The addition of the actual range reported in Maimoun et al. for testosterone levels of 46 XY DSD individuals, as characterized in Clark et al., completely undercuts the conclusions of Clark et. al., because it shows that 46 XY DSD 5ARD2 individuals overlap with “healthy” males and “healthy” females.
This is a big deal.
You can read my (rejected) correspondence to the journal here in PDF. I’ve also pasted it in below. I’ll update as this develops.
12 June 2019
Roger Pielke, Jr.
University of Colorado Boulder
Clark et al. (2019) includes a number of mistakes, one of which undercuts a core conclusion of the paper. Specifically, in Table 2 Clark et al. report testosterone levels for 46 XY individuals with 5‐alpha reductase deficiency, type 2 (5ARD2). A re-review of the literature cited in this table has identified 3 errors (data reported elsewhere in Clark et al. has not been re-assessed):
- Shabir et al. (2015) report mean, not median;
- From Veiga-Junior et al. (2012) the median T level is 24.1 and not 13.4;
- Most importantly and materially, with respect to Maimoun et al. (2011), a reanalysis indicates different values than are reported in Clark’s Table 2:
- Number of patients aged 14 to 23 = 9 (in contrast Clark et al. report 17 patients – and note that there are two additional patients, aged 24 and 26 outside the Clark et al. age range)
- Average T = 18.6 (Clark et al. report 17.5)
- Median T = 21.1 (not reported by Clark et al.)
- Range = 0.8 to 32.2 (not reported by Clark et al.)
The Clark et al. failure to report the range of testosterone values of Maimoun et al. in favor of reporting a point estimate is a significant oversight and was not done for any of the other studies. Below is Figure 1 of Clark et al. modified to include the range of Maimoun et al. (with the addition of the heavier dashed line to represent the actual range of testosterone values reported in Maimoun et al.).

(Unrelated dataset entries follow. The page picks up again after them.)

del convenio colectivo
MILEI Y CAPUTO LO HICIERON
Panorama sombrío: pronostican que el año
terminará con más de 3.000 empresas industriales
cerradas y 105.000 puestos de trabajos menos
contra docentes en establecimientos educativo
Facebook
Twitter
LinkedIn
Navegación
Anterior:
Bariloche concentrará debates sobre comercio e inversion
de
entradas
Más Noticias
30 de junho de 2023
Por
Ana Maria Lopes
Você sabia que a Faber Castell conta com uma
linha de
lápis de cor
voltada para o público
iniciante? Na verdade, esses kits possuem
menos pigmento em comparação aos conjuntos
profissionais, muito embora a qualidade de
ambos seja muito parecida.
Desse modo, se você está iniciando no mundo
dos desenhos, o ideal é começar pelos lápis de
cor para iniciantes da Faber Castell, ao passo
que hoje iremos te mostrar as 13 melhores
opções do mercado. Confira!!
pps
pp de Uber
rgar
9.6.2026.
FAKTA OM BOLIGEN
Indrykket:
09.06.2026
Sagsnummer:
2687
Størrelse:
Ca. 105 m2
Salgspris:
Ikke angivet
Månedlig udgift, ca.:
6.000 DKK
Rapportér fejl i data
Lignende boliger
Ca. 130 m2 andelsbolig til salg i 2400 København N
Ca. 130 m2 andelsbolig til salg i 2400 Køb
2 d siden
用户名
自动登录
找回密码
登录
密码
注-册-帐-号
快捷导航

Corrected Figure 1 of Clark et al. 2019.
The corrected figure clearly indicates that several claims by Clark et al. are incorrect. First, the claim that the range for all 5ARD2 individuals is “well beyond the range for normal females” is not correct. Second, the claim that such individuals “whose phenotype at birth was ambiguous or female, have testosterone levels within or near the normal male range” is also incorrect. Finally, the claim that “existing studies strongly support a clear bimodal distribution of serum testosterone levels in females compared to males” depends upon the oversight of material details from Maimoun et al.
As Clark et al. is currently being used prominently in public discussions and legal forums to justify regulation of certain women in elite athletics, it is important that the scientific record be corrected promptly when errors are discovered, else policy be built upon flawed evidence.

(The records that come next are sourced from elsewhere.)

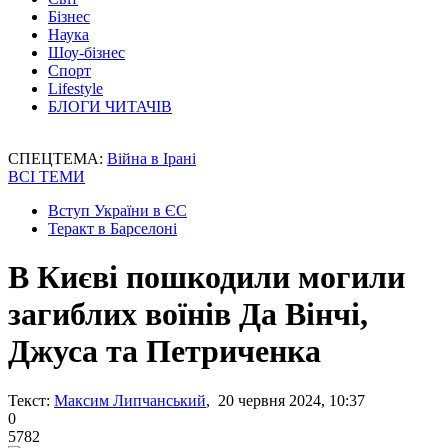
Бізнес
Наука
Шоу-бізнес
Спорт
Lifestyle
БЛОГИ ЧИТАЧІВ
СПЕЦТЕМА:
Війна в Ірані
ВСІ ТЕМИ
Вступ України в ЄС
Теракт в Барселоні
В Києві пошкодили могили
загиблих воїнів Да Вінчі,
Джуса та Петриченка
Текст:
Максим Липчанський
, 20 червня 2024, 10:37
0
5782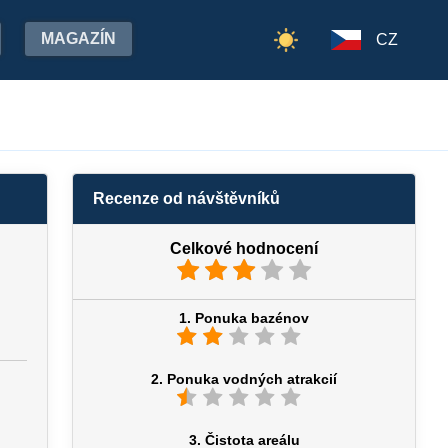
MAGAZÍN
CZ
Recenze od návštěvníků
Celkové hodnocení
1. Ponuka bazénov
2. Ponuka vodných atrakcií
3. Čistota areálu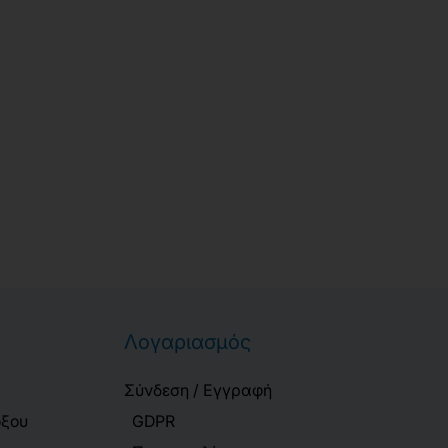
Λογαριασμός
Σύνδεση / Εγγραφή
όξου
GDPR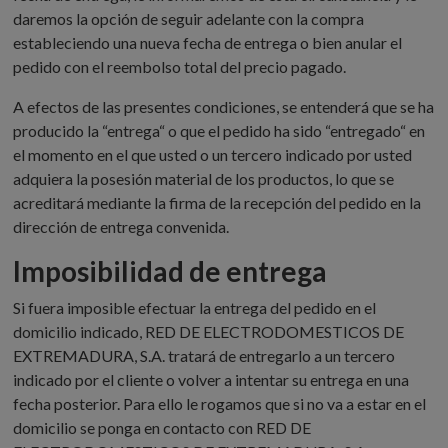
daremos la opción de seguir adelante con la compra
estableciendo una nueva fecha de entrega o bien anular el
pedido con el reembolso total del precio pagado.
A efectos de las presentes condiciones, se entenderá que se ha
producido la “entrega“ o que el pedido ha sido “entregado“ en
el momento en el que usted o un tercero indicado por usted
adquiera la posesión material de los productos, lo que se
acreditará mediante la firma de la recepción del pedido en la
dirección de entrega convenida.
Imposibilidad de entrega
Si fuera imposible efectuar la entrega del pedido en el
domicilio indicado, RED DE ELECTRODOMESTICOS DE
EXTREMADURA, S.A. tratará de entregarlo a un tercero
indicado por el cliente o volver a intentar su entrega en una
fecha posterior. Para ello le rogamos que si no va a estar en el
domicilio se ponga en contacto con RED DE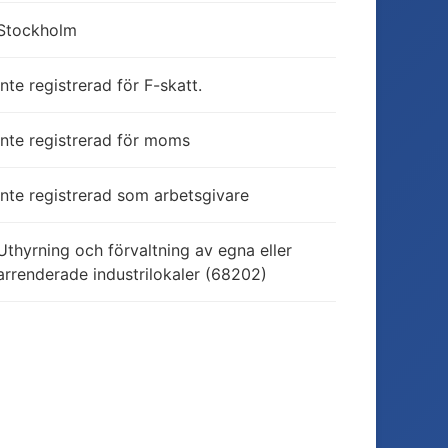
Stockholm
Inte registrerad för F-skatt.
Inte registrerad för moms
Inte registrerad som arbetsgivare
Uthyrning och förvaltning av egna eller
arrenderade industrilokaler (68202)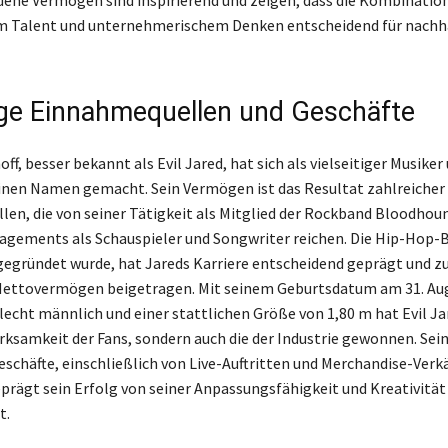
ene Vermögen sind inspirierend und zeigen, dass die Kombinatio
m Talent und unternehmerischem Denken entscheidend für nachh
tige Einnahmequellen und Geschäfte
ff, besser bekannt als Evil Jared, hat sich als vielseitiger Musiker
inen Namen gemacht. Sein Vermögen ist das Resultat zahlreicher
en, die von seiner Tätigkeit als Mitglied der Rockband Bloodhou
agements als Schauspieler und Songwriter reichen. Die Hip-Hop-Ba
gegründet wurde, hat Jareds Karriere entscheidend geprägt und z
ettovermögen beigetragen. Mit seinem Geburtsdatum am 31. Aug
echt männlich und einer stattlichen Größe von 1,80 m hat Evil Ja
rksamkeit der Fans, sondern auch die der Industrie gewonnen. Sei
Geschäfte, einschließlich von Live-Auftritten und Merchandise-Verk
eprägt sein Erfolg von seiner Anpassungsfähigkeit und Kreativität
t.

Disclosure: R.P. served as an expert witness in recent proceedings of the Court of Arbitration for Sport on behalf of Caster Semenya, and testified to matters of scientific integrity.
Clark, R. V., Wald, J. A., Swerdloff, R. S., Wang, C., Wu, F. C., Bowers, L. D., & Matsumoto, A. M. (2019). Large divergence in testosterone concentrations between men and women: Frame of reference for elite athletes in sex‐specific competition in sports, a narrative review. Clinical endocrinology, 90(1), 15-22.
Maimoun, L, Philibert, P, Cammas, B, et al. Phenotypical, biological, and molecular heterogeneity of 5alpha‐reductase deficiency: an extensive international experience of 55 patients. J Clin Endocrinol Metab. 2011; 96: 296‐ 307.
Shabir, I, Khurana, ML, Joseph, AA, et al. Phenotype, genotype and gender identity in a large cohort of patients from India with 5alpha‐reductase 2 deficiency. Andrology. 2015; 3: 1132‐ 1139.
Veiga‐Junior, NN, Medaets, PA, Petroli, RJ, et al. Clinical and laboratorial features that may differentiate 46, XY DSD due to partial androgen insensitivity and 5alpha‐reductase type 2 deficiency. Int J Endocrinol. 2012; 2012: 964876.
Congratulations on your efforts to destroy the hopes and dreams of girls and women all over the world. Keep up the great work.
Congrats on this analysis, this is excellent work!